The early Georgian period is notable to the student of furniture first because it was the beginning of the mahogany tradition (about 1730), and secondly because of the fine carving, with which the craftsmen of the time richly embellished both furniture and interior woodwork. The new wood was used not only for furniture but for the various interior needs also.

Carved treatments of furniture and the use of mahogany continued with Chippendale, who, besides being a master of the carver’s art was also a skilful designer and draughtsman. The furniture which he produced was intended to have a wide appeal; it varied from pieces of comparative simplicity to the elaborately carved designs which are most often regarded as being representative of his style. His ideas were freely copied and adapted by his contemporaries in the furniture trade, and, no doubt, his book The Director was to some extent intended to serve this end.

Among Chippendale features were the ribbon designs for chair backs; the cabriole, ball and claw foot, the use of frets and fretted overlays and various carved mouldings. Chinese Chippendale furniture is of distinctive design and readily recognised. In much of the more elaborate work French influence is apparent.

Robert Adam, creator of the interior and furniture style that bears his name, was an architect who, through the medium of travel, had acquired a rich classical background for the inspiration of his work. A strong leaning towards unity in design and treatment caused him to undertake the planning of interiors and furniture for his buildings, thus the Adam style demonstrates a pronounced departure from Georgian tradition. An innovation which is attributed to Adam is the use of composition ornament, applied as a substitute for carving in the solid wood. He also designed furniture and interiors in which a painted finish and decoration was used. Among his artistic collaborators were Angelica Kauffman, Pergolisi, and Antonio Zucchi.

Typical ornamental details of the Adam style were festoons, swags, vases, drapery, and rams’ heads, etc., all of which were used with distinctive delicacy of treatment. Other features were cupids, caryatides, wreaths, and honeysuckle designs. Marquetry also was used.

Furniture of the Hepplewhite style is notable for its restrained ornamentation. By comparison with the typical Chippendale product Hepplewhite designs are inclined to severity, but lightness and elegance were obviously intended and ornament was subordinated to this end. Chair work of the period displays considerable merit, the clever use of novel designs in the backs—including the shield shape and the oval shape—being found in association with unusually satisfying lines in the individual chair as a whole. Practically every type of furniture was made in this style. Various bandings were inlaid into the Mahogany. Carving was used sparingly.

There were numerous small pieces intended for the use of the ladies of the day in parlour and boudoir. French influence is apparent, and is attributable to designs of Louis XV and XVI origin.

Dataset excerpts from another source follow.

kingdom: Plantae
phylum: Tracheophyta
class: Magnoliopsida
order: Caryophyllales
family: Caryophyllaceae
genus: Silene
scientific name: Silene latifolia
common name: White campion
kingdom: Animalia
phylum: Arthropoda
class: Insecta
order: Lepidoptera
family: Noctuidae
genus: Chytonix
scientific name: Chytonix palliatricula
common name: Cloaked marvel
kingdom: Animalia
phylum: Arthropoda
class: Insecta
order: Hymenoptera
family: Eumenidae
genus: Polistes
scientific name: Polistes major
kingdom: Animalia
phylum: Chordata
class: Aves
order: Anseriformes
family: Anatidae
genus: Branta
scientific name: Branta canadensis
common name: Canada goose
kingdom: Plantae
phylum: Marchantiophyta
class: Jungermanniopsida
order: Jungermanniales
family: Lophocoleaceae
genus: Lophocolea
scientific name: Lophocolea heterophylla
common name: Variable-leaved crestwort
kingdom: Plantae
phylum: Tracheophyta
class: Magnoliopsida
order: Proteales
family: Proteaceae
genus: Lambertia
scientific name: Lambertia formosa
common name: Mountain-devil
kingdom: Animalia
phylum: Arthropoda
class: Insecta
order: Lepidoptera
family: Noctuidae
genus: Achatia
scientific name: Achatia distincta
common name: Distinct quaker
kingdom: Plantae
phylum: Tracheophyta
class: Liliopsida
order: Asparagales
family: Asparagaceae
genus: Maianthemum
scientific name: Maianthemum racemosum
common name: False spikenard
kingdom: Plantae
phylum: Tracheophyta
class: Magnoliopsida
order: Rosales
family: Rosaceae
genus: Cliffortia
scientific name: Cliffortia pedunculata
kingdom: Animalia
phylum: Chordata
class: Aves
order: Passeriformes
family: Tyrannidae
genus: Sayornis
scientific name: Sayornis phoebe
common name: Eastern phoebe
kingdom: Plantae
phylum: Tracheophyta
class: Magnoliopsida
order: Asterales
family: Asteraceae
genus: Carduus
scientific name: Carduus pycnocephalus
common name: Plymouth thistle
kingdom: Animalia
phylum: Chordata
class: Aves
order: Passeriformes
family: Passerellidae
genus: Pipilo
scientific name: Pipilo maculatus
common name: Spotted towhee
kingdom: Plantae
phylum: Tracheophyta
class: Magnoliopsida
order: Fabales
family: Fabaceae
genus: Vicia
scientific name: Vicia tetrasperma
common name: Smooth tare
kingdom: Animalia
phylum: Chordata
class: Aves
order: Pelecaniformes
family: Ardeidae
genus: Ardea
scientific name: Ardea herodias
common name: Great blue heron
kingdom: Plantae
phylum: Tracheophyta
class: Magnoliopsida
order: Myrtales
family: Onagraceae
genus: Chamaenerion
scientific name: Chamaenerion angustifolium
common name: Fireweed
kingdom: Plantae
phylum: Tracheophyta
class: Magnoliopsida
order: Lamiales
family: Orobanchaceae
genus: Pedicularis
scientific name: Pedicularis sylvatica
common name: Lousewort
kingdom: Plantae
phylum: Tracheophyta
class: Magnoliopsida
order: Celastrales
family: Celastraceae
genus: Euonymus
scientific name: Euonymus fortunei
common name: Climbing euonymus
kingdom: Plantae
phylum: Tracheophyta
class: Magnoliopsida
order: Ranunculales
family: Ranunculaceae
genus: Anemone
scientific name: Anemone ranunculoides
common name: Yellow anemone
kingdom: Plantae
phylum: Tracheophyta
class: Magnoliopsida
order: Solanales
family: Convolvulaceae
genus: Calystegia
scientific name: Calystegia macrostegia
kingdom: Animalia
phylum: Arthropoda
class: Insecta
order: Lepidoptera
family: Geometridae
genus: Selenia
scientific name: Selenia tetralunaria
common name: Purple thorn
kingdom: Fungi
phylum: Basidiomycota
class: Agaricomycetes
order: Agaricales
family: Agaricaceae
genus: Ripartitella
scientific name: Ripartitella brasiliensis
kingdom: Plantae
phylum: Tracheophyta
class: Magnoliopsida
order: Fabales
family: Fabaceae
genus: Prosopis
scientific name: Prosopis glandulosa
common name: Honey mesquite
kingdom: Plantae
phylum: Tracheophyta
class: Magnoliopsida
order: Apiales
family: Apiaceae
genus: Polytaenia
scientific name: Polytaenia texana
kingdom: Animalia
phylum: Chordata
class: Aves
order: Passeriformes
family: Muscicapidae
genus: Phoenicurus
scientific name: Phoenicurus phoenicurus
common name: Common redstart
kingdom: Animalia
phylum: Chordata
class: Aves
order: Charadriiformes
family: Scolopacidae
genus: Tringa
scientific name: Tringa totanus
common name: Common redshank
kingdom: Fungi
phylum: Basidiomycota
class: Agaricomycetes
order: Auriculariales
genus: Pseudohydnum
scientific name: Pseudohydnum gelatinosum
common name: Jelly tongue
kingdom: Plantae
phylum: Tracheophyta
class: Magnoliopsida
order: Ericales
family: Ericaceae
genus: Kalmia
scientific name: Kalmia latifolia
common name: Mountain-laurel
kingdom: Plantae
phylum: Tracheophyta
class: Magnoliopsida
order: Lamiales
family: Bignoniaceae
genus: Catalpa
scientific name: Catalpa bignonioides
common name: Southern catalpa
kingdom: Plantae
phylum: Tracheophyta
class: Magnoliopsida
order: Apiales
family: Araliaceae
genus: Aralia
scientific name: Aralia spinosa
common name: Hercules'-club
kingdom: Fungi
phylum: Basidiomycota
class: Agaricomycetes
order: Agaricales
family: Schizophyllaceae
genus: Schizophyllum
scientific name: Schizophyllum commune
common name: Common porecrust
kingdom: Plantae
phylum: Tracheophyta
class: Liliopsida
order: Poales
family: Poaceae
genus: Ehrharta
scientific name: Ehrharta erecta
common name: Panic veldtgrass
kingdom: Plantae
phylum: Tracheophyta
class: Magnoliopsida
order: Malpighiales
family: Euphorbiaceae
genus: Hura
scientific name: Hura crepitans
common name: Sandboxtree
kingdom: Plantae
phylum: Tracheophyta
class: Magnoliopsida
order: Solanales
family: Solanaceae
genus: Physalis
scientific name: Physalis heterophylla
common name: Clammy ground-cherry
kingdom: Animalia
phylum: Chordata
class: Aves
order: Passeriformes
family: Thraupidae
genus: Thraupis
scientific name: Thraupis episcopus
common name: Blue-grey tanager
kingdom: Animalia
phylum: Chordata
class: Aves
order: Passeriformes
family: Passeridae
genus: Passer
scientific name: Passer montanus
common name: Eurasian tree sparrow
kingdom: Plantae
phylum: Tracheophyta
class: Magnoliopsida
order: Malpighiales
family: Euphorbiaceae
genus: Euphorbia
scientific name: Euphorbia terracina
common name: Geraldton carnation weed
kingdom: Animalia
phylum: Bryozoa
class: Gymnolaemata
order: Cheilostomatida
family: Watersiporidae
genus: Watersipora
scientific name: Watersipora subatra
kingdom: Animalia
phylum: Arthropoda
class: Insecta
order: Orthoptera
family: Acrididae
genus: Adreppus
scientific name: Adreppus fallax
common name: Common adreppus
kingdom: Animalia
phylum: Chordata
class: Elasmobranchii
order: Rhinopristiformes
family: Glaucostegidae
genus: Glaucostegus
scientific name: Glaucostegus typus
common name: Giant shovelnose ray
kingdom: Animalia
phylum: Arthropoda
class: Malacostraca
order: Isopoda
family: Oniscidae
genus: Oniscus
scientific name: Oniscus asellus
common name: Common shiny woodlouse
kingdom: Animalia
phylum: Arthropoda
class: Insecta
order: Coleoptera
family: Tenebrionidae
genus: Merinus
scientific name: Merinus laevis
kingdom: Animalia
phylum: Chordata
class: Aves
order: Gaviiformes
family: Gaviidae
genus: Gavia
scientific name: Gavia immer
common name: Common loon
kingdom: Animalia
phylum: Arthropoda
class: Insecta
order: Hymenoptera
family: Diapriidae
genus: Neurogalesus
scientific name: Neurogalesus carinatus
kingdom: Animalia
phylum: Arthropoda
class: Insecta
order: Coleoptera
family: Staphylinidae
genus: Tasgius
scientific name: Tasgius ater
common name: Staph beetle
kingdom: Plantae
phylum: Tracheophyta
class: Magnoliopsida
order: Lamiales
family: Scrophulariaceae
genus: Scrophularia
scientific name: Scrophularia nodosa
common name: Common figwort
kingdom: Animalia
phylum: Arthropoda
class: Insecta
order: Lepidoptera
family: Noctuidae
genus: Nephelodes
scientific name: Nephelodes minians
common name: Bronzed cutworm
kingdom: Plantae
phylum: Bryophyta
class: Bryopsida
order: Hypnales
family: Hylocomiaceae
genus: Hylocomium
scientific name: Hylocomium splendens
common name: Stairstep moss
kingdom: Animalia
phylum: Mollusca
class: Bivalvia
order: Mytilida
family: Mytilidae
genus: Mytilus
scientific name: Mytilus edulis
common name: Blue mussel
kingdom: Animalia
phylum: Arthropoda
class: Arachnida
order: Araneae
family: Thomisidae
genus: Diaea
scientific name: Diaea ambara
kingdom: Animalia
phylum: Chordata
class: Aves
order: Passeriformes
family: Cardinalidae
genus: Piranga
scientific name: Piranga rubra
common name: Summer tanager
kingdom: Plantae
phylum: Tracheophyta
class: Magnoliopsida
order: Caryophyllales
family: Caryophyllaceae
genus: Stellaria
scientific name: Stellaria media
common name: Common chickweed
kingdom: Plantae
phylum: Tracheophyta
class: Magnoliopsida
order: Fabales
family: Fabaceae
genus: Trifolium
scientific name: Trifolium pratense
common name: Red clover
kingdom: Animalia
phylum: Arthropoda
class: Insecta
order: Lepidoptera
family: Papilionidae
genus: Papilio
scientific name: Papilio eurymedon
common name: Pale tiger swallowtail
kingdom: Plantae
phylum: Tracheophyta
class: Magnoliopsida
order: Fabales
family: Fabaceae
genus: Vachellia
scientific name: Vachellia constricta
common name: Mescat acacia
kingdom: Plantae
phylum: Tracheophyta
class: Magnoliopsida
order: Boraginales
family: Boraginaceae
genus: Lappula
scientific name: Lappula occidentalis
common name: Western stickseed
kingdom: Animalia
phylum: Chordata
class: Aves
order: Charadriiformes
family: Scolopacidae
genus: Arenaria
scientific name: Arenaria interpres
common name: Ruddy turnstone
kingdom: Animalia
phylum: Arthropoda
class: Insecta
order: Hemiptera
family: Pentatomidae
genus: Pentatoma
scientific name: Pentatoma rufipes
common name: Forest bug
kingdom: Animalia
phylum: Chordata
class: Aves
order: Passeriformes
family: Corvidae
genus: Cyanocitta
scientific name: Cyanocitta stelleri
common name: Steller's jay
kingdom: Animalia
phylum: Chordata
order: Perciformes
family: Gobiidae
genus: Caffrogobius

Last of the eighteenth century designers — a contemporary of Hepplewhite — was Sheraton. There is much of similarity between the work of these two men. It is in chair work that Sheraton is perhaps most distinctive, his designs being characterised by a lowering of the height of the backs and a novelty of detail. The bulk of Sheraton style furniture was made of mahogany and inlays of satinwood, amboyna, box, and stained woods were used for decoration.

For this latter, such designs as festoons, fans, scrolls, and flowers were used, but such was the variety of this embellishment that it is difficult to particularise. Typical pieces are to be found in such categories as bureau bookcases, writing tables, sideboards, and china and other cabinets.

Both Sheraton and Hepplewhite, as well as Robert Adam, abandoned the use of the cabriole leg in favour of various tapered, turned, square, and shaped legs, usually of light design.